Cremorne Point

Cremorne Point is a harbourside suburb on the Lower North Shore of Sydney, New South Wales, Australia. Cremorne is located 6 kilometres north of the Sydney central business district, in the local government areas of North Sydney Council.

Cremorne Point
Sydney, New South Wales
Population2,409 (2016 census)[1]
Location6 km (4 mi) north of Sydney CBD
LGA(s)North Sydney Council
State electorate(s)North Shore
Federal Division(s)Warringah
Suburbs around Cremorne Point:
Neutral Bay Cremorne Mosman
Neutral Bay Cremorne Point Mosman

Cremorne Point shares the postcode of 2090 with Cremorne, a separate suburb to the north. Cremorne Point sits on Sydney Harbour between Shell Cove and Mosman Bay. Cremorne Junction is a locality within the suburb of Cremorne.

Etymology and history

Cremorne was named after the Cremorne Gardens in London, a popular pleasure ground in England, which derives from Gaelic words meaning 'boundary' and 'chieftain'.[2] Robertsons Point was named after James Robertson who was granted 35 hectares there in 1820. He was the father of Premier Sir John Robertson.

James Milson Jnr (1814-1903), son of James Milson (1785-1872) who had owned much land in nearby Milsons Point, was a merchant and a pastoralist in NSW and Queensland. In time he greatly expanded the family's land holdings in the lower North Shore, including the 1853 purchase of the Cremorne peninsula. The sale of this land for residential blocks in the last years of the 19th and early years of the 20th centuries proved to be especially profitable. Much to Milson's disgust, the courts prevented him from selling building blocks running right to the water's edge and Cremorne is consequently one of the few Sydney Harbour peninsulas with a public, waterfront park running around its edges. The last of the family's holdings in the lower North Shore area were resumed in the early 1920s for the construction of the Harbour Bridge and associated roadways.[3]

Initially, access across the harbour was largely by being rowed by a privately hired watermen. Cremorne Point was included as a stop by privately operated ferry services to Mosman in the 1850s, however, these were discontinued due to lack of local residents. Old Cremorne Wharf on the east side of the point was included in regular services to Mosman and Neutral Bay that recommenced in 1872. Sydney Ferries Limited built a new wharf at Robertson Point in 1911 and added ferry services from Circular Quay on 18 December 1911 to meet a new tram service that also commenced that year.[4] The Edwardian style wharf building burnt down in 1975.


According to the 2016 census , there were 2,409 residents in Cremorne Point.[1]

  • 58.9% of people were born in Australia.
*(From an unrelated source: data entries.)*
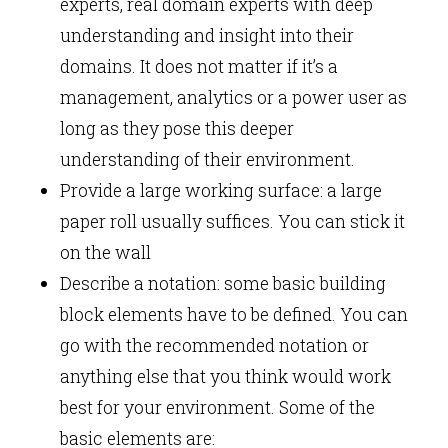
experts, real domain experts with deep
understanding and insight into their
domains. It does not matter if it’s a
management, analytics or a power user as
long as they pose this deeper
understanding of their environment.
Provide a large working surface: a large
paper roll usually suffices. You can stick it
on the wall
Describe a notation: some basic building
block elements have to be defined. You can
go with the recommended notation or
anything else that you think would work
best for your environment. Some of the
basic elements are: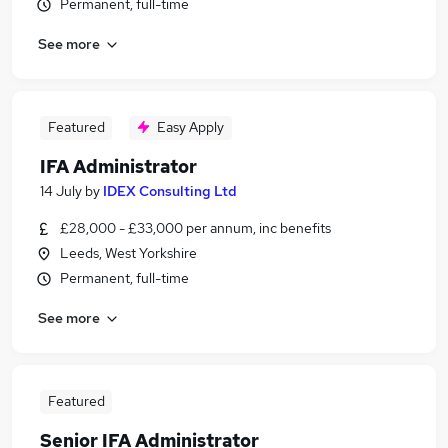
Permanent, full-time
See more
Featured
Easy Apply
IFA Administrator
14 July
by
IDEX Consulting Ltd
£28,000 - £33,000 per annum, inc benefits
Leeds, West Yorkshire
Permanent, full-time
See more
Featured
Senior IFA Administrator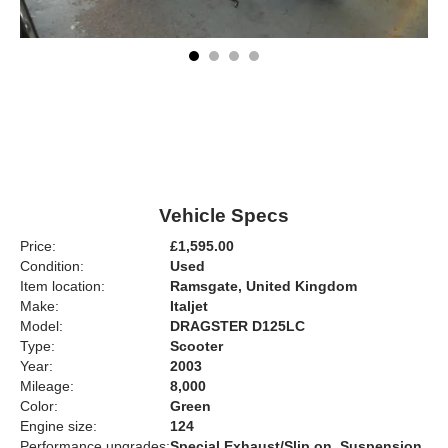
Vehicle Specs
Price:
£1,595.00
Condition:
Used
Item location:
Ramsgate, United Kingdom
Make:
Italjet
Model:
DRAGSTER D125LC
Type:
Scooter
Year:
2003
Mileage:
8,000
Color:
Green
Engine size:
124
Performance upgrades:
Special Exhaust/Slip on, Suspension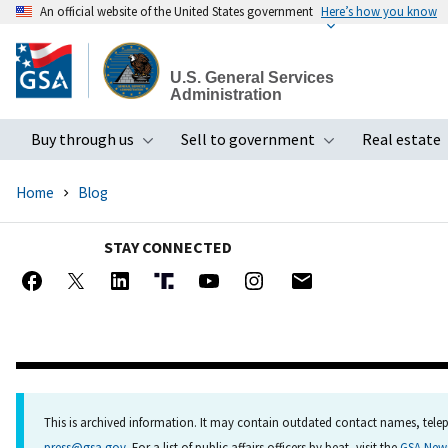
An official website of the United States government
Here’s how you know
Skip
to
U.S. General Services
main
Administration
content
Buy through us
Sell to government
Real estate
Toggle submenu
Toggle subme
Home
Blog
STAY CONNECTED
This is archived information. It may contain outdated contact names, telep
press@gsa.gov
. For a list of public affairs officers by beat, visit the
GSA Ne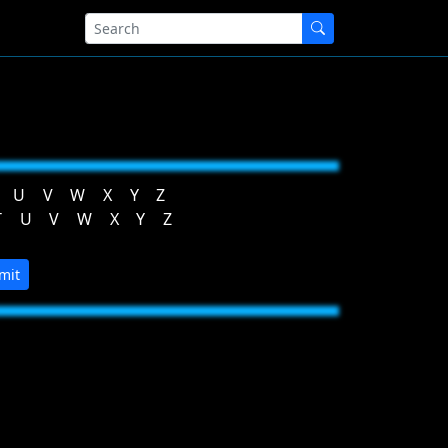
U
V
W
X
Y
Z
T
U
V
W
X
Y
Z
mit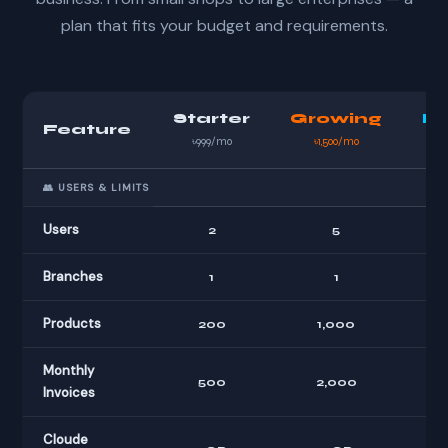
plan that fits your budget and requirements.
Starter
Growing
Bu
Feature
৳999/mo
৳1,500/mo
👥 USERS & LIMITS
Users
2
5
Branches
1
1
Products
200
1,000
U
Monthly
500
2,000
Invoices
Cloude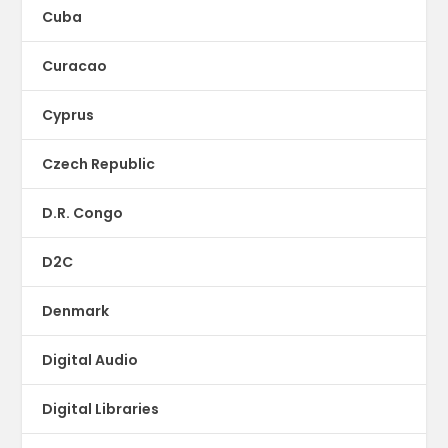
Cuba
Curacao
Cyprus
Czech Republic
D.R. Congo
D2C
Denmark
Digital Audio
Digital Libraries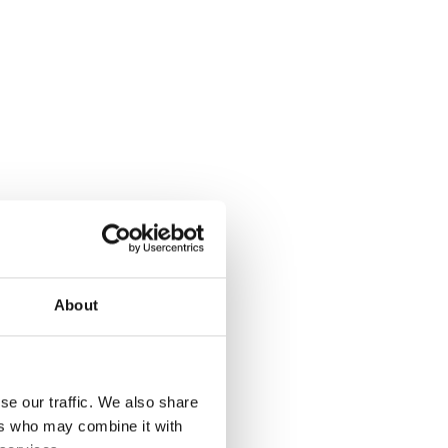
About
se our traffic. We also share
ers who may combine it with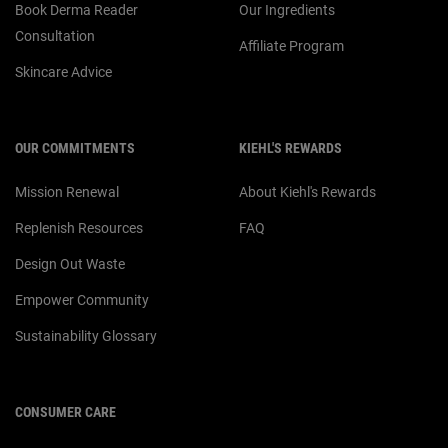
Book Derma Reader
Our Ingredients
Consultation
Affiliate Program
Skincare Advice
OUR COMMITMENTS
KIEHL'S REWARDS
Mission Renewal
About Kiehl's Rewards
Replenish Resources
FAQ
Design Out Waste
Empower Community
Sustainability Glossary
CONSUMER CARE
For customer service or product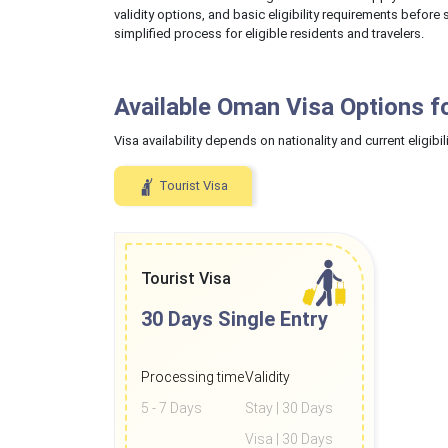
validity options, and basic eligibility requirements befor
simplified process for eligible residents and travelers.
Available Oman Visa Options f
Visa availability depends on nationality and current eligibili
Tourist Visa
Tourist Visa
30 Days
Single Entry
Processing time
Validity
5 - 7 Days
Stay | 30 Days
Visa | 30 Days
The next most common country of birth was England at 8.6%. 79.8% of people spoke only English at home.
  • The residents were somewhat older than the norm for Australia; their median age was 43 years, compared to the national median of 38 years. Children aged under 15 years made up 13.8% of the population (national average is 18.7%) and people aged 65 years and over made up 19.2% of the population (national average is 15.8%).
  • The median household weekly income in Cremorne Point was $2,506, a little less than double the national median of $1,438.
  • The great majority (78.2%) of the occupied private dwellings in Cremorne Point were flats, units or apartments. This is significantly higher than the national average of 13.1% for these dwelling types.
  • The most common responses for religion were No Religion 36.4%, Catholic 21.7% and Anglican 16.9%.
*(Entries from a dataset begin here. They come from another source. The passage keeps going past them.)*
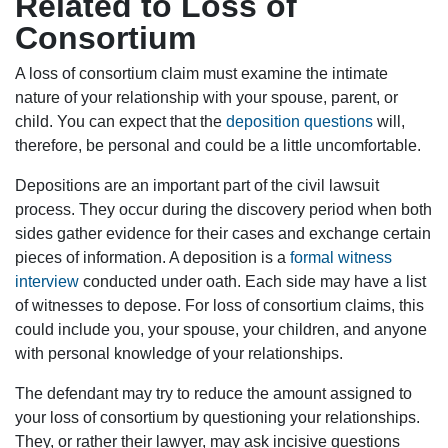
Related to Loss of
Consortium
A loss of consortium claim must examine the intimate
nature of your relationship with your spouse, parent, or
child. You can expect that the
deposition questions
will,
therefore, be personal and could be a little uncomfortable.
Depositions are an important part of the civil lawsuit
process. They occur during the discovery period when both
sides gather evidence for their cases and exchange certain
pieces of information. A deposition is a
formal witness
interview
conducted under oath. Each side may have a list
of witnesses to depose. For loss of consortium claims, this
could include you, your spouse, your children, and anyone
with personal knowledge of your relationships.
The defendant may try to reduce the amount assigned to
your loss of consortium by questioning your relationships.
They, or rather their lawyer, may ask incisive questions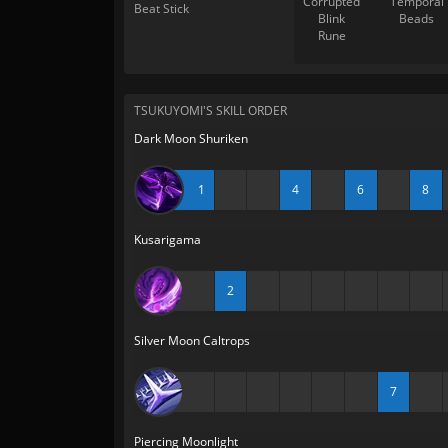
Corrupted
Temporal
Beat Stick
Blink
Beads
Rune
TSUKUYOMI'S SKILL ORDER
Dark Moon Shuriken
1
4
6
8
Kusarigama
2
Silver Moon Caltrops
7
Piercing Moonlight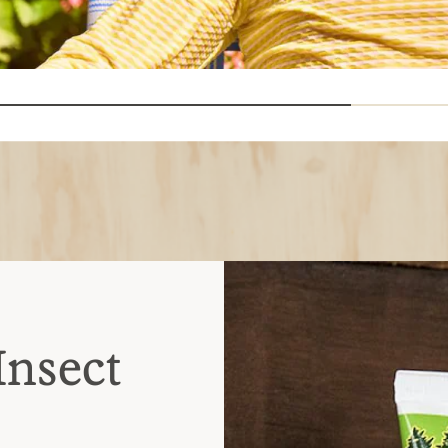
Insect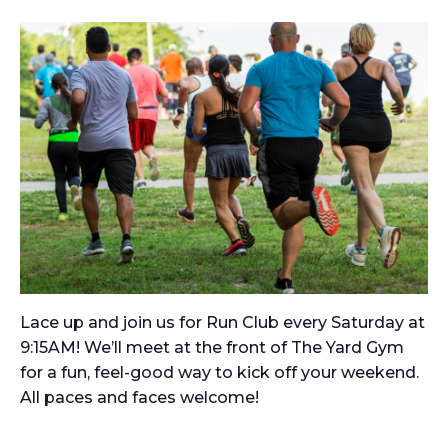
Lace up and join us for Run Club every Saturday at
9:15AM! We’ll meet at the front of The Yard Gym
for a fun, feel-good way to kick off your weekend.
All paces and faces welcome!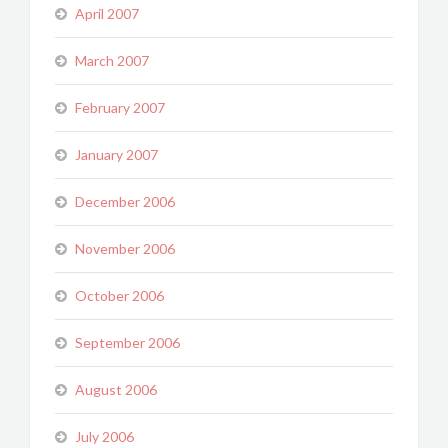
April 2007
March 2007
February 2007
January 2007
December 2006
November 2006
October 2006
September 2006
August 2006
July 2006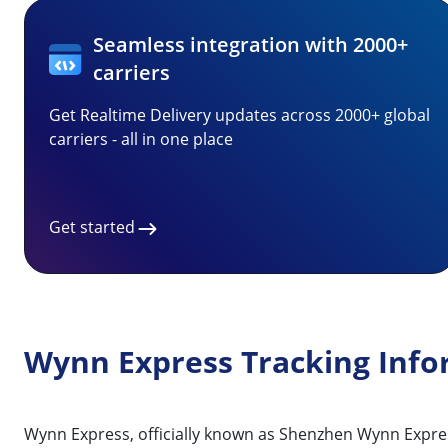
Seamless integration with 2000+
carriers
Get Realtime Delivery updates across 2000+ global
carriers - all in one place
Get started
Wynn Express Tracking Info
Wynn Express, officially known as Shenzhen Wynn Express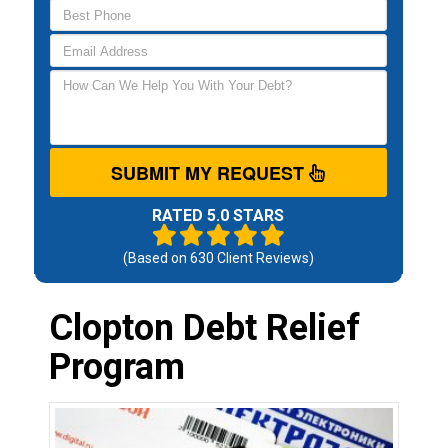
SUBMIT MY REQUEST
RATED 5.0 STARS
(Based on
630
Client Reviews)
Clopton Debt Relief
Program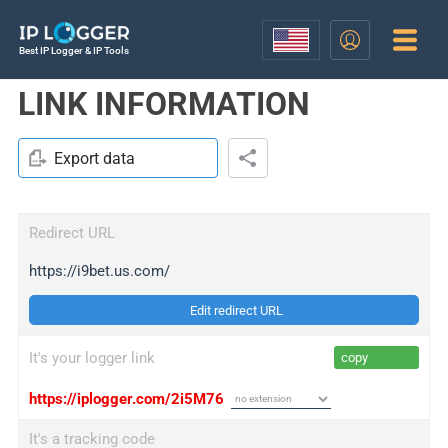
Best IP Logger & IP Tools
LINK INFORMATION
Export data
Redirect URL
https://i9bet.us.com/
Edit redirect URL
It's your logger link
copy
https://iplogger.com/2i5M76
It's a tracking code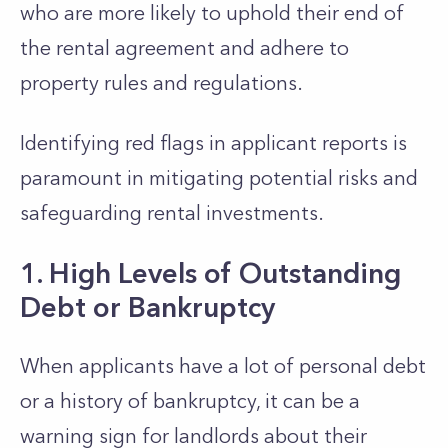
who are
more likely to uphold their end of
the rental agreement and adhere to
property rules and regulations.
Identifying red flags in applicant reports is
paramount in mitigating potential risks and
safeguarding rental investments.
1. High Levels of Outstanding
Debt or Bankruptcy
When applicants have a lot of personal debt
or a history of bankruptcy, it can be a
warning sign for landlords about
their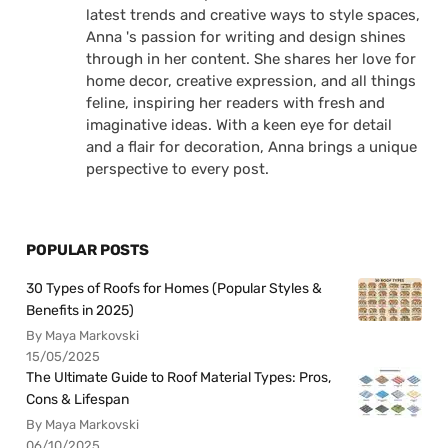
latest trends and creative ways to style spaces,
Anna 's passion for writing and design shines
through in her content. She shares her love for
home decor, creative expression, and all things
feline, inspiring her readers with fresh and
imaginative ideas. With a keen eye for detail
and a flair for decoration, Anna brings a unique
perspective to every post.
POPULAR POSTS
30 Types of Roofs for Homes (Popular Styles &
Benefits in 2025)
By Maya Markovski
15/05/2025
The Ultimate Guide to Roof Material Types: Pros,
Cons & Lifespan
By Maya Markovski
06/10/2025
Cremorne Point ferry wharf is served by Mosman Bay services located on the peninsula's south-west. It was partially sunk in storms on 9 June 2007[5] and operational again on 15 September 2007.[6]

At the 2016 Census, 33.8% of employed people travelled to work on public transport and 46.2% by car (either as driver or as passenger).[1]


  1. Australian Bureau of Statistics (27 June 2017). "Cremorne Point (State Suburb)". 2016 Census QuickStats. Retrieved 15 March 2018.
  2. "Cremorne : About New South Wales". Archived from the original on 2013-05-01. Retrieved 2013-05-01.
  3. The Book of Sydney Suburbs, Compiled by Frances Pollon, Angus & Robertson Publishers, 1990, Published in Australia ISBN 0-207-14495-8, page 174
  4. Andrews, Graeme (1982). A Pictorial History of Ferries: Sydney and Surrounding Waterways. Sydney: AH & AW Reed Pty Ltd. p. 20. ISBN 0589503863.
  5. "Cremorne wharf collapses". The Sydney Morning Herald. 10 June 2007.
  6. "Cremorne Point Wharf reopens Saturday 15 September 2007".